Un viaggio introspettivo
Lo spettatore vive una sorta di viaggio introspettivo amando il coraggio di una donna che diventa emblema anche di alcuni movimenti di protesta a sostegno dei diritti delle donne. “Nolite te bastardes carborundorum” e “Ci sono domande?” Sono due frasi ricorrenti nell’opera, spesso usate come motto di emancipazione femminile, ed è proprio il racconto di Viola Graziosi che spinge il pubblico quasi a una catarsi liberatoria in cui in scena, attraverso la parola, il corpo si svela non soltanto come mezzo di procreazione.
La repubblica di Gilead
Nel racconto dell’ancella in versione teatrale e televisiva lo spettatore è spinto a detestare i comandanti di una Repubblica, Gilead, dove le donne sono asservite a loro per scopi riproduttivi e dove quelle non fertili o troppo anziane sono dichiarate “Nondonne” e quindi eliminate.
Sorvegliate e divise in categorie secondo il colore dei vestiti: azzurro le Mogli; verde le Marte, le domestiche; marrone le Zie, sorveglianti; rosso le Ancelle, le uniche in grado di procreare. Nessuna può disobbedire, pena la morte o la deportazione. Non hanno bisogno di leggere, di scrivere, di pensare, di stancarsi troppo. Non vanno in giro da sole di modo che non possano essere importunate.

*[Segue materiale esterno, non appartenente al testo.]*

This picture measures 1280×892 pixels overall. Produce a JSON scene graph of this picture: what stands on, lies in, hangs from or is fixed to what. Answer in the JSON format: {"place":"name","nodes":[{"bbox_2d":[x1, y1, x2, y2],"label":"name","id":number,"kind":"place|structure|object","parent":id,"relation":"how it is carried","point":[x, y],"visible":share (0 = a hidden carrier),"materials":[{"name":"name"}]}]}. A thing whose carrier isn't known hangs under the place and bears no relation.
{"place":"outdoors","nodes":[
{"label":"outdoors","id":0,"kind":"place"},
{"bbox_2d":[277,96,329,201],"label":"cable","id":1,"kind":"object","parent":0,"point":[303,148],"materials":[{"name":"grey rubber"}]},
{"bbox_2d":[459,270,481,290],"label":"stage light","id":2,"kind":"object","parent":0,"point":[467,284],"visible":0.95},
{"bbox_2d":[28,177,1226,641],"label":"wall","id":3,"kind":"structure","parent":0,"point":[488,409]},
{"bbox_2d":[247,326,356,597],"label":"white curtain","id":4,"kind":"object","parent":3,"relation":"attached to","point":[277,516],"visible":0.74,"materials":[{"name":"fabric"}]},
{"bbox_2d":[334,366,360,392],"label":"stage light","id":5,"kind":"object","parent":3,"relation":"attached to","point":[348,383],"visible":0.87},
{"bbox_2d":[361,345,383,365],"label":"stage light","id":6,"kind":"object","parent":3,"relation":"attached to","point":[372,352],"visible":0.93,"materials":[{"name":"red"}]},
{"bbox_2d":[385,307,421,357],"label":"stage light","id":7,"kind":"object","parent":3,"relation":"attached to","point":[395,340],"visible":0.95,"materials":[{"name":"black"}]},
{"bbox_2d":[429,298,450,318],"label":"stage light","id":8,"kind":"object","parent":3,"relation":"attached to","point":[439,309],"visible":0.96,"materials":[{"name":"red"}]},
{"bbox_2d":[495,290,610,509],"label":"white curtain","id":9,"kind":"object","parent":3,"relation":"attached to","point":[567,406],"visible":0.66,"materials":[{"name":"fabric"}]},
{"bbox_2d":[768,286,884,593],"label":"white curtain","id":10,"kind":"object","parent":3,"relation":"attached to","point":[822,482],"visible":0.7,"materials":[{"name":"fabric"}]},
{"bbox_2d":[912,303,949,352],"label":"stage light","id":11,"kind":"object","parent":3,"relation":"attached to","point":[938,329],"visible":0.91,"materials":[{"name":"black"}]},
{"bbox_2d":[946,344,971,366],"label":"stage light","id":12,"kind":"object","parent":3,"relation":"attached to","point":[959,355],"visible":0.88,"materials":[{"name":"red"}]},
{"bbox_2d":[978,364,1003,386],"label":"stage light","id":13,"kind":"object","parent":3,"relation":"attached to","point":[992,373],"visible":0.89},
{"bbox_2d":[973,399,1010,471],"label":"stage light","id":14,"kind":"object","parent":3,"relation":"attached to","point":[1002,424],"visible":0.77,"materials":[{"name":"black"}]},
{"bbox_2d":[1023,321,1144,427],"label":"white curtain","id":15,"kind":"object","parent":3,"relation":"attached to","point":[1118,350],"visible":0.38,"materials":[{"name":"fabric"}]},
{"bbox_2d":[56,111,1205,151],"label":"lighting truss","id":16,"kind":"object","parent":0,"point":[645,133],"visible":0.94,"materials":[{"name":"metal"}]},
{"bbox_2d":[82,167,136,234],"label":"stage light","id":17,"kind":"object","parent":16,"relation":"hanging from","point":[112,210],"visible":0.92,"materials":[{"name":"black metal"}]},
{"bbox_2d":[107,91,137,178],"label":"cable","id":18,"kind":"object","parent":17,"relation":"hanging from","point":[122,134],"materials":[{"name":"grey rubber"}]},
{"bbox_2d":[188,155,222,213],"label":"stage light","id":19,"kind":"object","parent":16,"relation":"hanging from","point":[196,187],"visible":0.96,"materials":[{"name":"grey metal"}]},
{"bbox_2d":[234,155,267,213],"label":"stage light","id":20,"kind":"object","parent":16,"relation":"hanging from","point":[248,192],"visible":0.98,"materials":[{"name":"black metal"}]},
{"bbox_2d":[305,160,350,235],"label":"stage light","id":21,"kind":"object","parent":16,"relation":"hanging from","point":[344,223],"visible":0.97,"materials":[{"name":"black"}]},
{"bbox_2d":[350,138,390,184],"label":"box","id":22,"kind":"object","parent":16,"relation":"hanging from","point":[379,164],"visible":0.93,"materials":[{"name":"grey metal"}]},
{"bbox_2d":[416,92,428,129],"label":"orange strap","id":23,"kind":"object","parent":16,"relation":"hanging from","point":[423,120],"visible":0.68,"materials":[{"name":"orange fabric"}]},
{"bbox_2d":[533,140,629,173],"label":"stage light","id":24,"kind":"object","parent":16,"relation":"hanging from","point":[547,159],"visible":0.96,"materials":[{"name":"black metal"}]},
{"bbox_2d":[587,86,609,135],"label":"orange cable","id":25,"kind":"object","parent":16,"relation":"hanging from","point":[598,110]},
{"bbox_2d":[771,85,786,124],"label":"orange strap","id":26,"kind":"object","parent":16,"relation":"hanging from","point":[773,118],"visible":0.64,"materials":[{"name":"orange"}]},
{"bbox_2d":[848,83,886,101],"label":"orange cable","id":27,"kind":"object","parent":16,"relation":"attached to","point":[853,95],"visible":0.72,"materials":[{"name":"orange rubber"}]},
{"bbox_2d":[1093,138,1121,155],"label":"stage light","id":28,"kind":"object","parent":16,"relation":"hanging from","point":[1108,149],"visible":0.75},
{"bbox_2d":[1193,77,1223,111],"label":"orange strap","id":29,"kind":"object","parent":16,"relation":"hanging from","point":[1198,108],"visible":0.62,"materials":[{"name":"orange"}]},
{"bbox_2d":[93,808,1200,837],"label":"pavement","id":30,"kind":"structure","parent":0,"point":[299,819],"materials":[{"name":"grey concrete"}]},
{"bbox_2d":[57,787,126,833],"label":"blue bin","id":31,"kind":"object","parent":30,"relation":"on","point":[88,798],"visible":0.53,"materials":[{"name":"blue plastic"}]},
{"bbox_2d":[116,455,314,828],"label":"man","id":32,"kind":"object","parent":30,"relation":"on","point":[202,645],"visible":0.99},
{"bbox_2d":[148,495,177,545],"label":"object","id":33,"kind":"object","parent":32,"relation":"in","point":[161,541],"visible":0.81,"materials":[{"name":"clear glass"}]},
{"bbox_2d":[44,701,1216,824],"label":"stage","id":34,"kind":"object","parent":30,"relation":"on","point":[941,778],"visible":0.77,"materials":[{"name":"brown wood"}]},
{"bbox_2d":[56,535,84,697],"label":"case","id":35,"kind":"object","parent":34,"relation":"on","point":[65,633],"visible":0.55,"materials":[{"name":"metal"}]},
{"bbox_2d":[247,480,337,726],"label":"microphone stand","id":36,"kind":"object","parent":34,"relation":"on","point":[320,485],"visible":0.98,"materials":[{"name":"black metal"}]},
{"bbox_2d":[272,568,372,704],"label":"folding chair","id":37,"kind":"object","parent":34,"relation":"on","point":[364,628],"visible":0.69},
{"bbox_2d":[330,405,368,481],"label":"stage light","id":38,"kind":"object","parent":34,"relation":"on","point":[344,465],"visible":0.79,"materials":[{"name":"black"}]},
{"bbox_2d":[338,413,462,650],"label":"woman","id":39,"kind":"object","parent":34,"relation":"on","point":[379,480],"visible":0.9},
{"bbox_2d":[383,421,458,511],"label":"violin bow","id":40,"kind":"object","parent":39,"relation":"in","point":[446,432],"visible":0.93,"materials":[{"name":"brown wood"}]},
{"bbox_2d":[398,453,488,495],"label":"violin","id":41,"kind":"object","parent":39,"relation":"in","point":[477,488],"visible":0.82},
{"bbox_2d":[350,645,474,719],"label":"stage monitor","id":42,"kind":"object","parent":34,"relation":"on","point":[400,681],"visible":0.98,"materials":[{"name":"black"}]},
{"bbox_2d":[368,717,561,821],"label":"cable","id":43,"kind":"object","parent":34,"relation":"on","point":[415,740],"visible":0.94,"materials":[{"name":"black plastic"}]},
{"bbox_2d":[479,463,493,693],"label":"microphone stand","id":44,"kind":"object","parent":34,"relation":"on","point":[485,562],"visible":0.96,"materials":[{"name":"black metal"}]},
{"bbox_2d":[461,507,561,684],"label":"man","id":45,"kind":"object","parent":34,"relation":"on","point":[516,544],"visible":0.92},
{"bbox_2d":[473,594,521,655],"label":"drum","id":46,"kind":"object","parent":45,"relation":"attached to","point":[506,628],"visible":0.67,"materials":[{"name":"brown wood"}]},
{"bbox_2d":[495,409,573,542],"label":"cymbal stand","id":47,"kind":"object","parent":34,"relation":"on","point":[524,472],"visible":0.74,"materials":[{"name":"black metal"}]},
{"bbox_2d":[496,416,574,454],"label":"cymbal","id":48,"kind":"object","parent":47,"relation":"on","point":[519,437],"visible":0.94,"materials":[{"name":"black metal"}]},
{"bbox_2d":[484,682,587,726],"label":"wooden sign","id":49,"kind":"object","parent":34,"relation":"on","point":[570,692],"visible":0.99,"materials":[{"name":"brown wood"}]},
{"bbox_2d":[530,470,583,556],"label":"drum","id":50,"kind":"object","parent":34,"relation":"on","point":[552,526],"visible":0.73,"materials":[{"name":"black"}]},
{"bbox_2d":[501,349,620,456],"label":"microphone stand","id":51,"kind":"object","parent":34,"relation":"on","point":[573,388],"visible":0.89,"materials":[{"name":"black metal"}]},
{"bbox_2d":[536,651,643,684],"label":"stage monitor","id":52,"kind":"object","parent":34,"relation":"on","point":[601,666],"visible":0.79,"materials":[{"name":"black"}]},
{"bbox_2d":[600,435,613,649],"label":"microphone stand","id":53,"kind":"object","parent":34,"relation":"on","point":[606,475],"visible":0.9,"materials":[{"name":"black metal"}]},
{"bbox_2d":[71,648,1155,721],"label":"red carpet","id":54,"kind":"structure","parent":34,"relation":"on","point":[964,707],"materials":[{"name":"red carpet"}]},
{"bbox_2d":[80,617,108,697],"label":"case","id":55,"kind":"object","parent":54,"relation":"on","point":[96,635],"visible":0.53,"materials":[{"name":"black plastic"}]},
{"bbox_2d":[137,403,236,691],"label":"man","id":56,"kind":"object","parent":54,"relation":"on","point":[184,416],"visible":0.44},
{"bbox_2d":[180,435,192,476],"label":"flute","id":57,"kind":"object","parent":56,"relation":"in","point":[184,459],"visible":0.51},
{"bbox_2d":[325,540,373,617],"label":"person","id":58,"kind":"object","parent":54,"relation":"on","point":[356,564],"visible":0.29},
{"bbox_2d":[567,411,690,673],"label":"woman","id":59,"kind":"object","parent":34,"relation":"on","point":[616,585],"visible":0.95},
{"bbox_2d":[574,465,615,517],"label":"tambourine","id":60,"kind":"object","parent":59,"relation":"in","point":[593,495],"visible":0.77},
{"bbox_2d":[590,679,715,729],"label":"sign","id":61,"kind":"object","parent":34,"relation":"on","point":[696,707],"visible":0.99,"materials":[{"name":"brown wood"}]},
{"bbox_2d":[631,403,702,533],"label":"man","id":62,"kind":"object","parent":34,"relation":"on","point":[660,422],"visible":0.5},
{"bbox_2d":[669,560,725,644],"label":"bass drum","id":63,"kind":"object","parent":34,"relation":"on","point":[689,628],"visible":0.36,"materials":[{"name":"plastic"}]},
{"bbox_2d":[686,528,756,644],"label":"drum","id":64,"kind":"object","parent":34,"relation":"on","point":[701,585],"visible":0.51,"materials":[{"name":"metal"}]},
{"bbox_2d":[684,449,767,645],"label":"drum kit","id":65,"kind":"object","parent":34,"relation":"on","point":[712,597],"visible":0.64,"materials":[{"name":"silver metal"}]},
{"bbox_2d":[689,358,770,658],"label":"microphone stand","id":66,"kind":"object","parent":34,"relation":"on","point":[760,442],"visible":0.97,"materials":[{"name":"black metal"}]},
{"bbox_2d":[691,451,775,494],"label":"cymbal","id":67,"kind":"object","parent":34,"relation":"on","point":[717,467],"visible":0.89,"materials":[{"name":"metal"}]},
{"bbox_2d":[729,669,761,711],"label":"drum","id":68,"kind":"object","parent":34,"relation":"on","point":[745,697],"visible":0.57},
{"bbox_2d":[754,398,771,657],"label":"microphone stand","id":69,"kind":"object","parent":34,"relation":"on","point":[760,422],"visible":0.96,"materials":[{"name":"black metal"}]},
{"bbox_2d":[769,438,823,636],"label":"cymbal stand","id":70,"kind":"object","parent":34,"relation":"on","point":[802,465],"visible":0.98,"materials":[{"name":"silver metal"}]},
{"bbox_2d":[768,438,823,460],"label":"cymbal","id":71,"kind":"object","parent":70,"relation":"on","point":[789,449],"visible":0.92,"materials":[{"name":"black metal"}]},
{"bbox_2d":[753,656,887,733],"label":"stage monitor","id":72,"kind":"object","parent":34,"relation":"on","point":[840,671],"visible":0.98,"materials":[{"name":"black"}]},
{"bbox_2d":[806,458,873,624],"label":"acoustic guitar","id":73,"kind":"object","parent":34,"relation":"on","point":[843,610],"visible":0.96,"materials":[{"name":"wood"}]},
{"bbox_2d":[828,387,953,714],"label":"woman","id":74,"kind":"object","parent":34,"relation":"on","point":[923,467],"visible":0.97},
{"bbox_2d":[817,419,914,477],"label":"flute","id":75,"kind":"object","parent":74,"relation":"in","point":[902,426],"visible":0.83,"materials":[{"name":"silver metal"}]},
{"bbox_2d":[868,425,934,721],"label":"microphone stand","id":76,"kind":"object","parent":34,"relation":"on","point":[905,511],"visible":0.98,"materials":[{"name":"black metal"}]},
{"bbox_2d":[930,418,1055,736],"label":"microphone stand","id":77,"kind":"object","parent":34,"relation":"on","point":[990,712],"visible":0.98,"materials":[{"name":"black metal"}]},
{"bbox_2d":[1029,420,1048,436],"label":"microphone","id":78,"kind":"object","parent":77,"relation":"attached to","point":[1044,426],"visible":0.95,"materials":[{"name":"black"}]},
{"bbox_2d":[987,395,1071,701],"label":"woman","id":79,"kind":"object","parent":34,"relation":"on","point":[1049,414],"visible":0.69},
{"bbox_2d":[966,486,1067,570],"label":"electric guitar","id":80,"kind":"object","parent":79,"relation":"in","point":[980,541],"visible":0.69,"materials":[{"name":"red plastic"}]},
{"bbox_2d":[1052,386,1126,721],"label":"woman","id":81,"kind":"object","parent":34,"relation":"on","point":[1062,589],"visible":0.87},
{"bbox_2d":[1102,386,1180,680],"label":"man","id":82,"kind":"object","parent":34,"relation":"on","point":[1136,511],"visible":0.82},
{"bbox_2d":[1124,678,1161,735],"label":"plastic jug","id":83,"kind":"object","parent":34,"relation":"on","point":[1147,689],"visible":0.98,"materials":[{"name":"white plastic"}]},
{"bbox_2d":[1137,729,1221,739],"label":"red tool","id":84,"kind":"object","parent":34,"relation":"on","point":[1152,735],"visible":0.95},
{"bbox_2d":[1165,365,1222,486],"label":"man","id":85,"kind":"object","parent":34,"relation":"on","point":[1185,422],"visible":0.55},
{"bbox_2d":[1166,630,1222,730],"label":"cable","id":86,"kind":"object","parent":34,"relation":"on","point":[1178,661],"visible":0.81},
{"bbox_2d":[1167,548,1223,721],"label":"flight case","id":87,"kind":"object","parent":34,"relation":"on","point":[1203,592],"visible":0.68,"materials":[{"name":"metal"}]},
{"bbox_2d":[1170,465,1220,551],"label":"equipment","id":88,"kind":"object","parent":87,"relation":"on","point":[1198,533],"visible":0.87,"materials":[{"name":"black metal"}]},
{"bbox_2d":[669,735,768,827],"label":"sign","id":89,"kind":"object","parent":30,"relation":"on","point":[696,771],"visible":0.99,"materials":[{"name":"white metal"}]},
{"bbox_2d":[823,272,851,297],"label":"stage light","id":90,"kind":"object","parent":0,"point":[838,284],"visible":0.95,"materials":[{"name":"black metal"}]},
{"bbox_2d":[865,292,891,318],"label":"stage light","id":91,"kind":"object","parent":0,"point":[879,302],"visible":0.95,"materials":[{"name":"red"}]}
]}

Sono vestite di rosso con un cappuccetto bianco, in modo tale da non venir troppo viste e possono anche evitare di guardare, se non vogliono.
E’ un racconto immaginato in un futuro irreale e forse Viola Graziosi, con questa “opera magna” vuole farci comprendere come la donna sia ancora oggi discriminata da una becera cultura maschile che non si rassegna!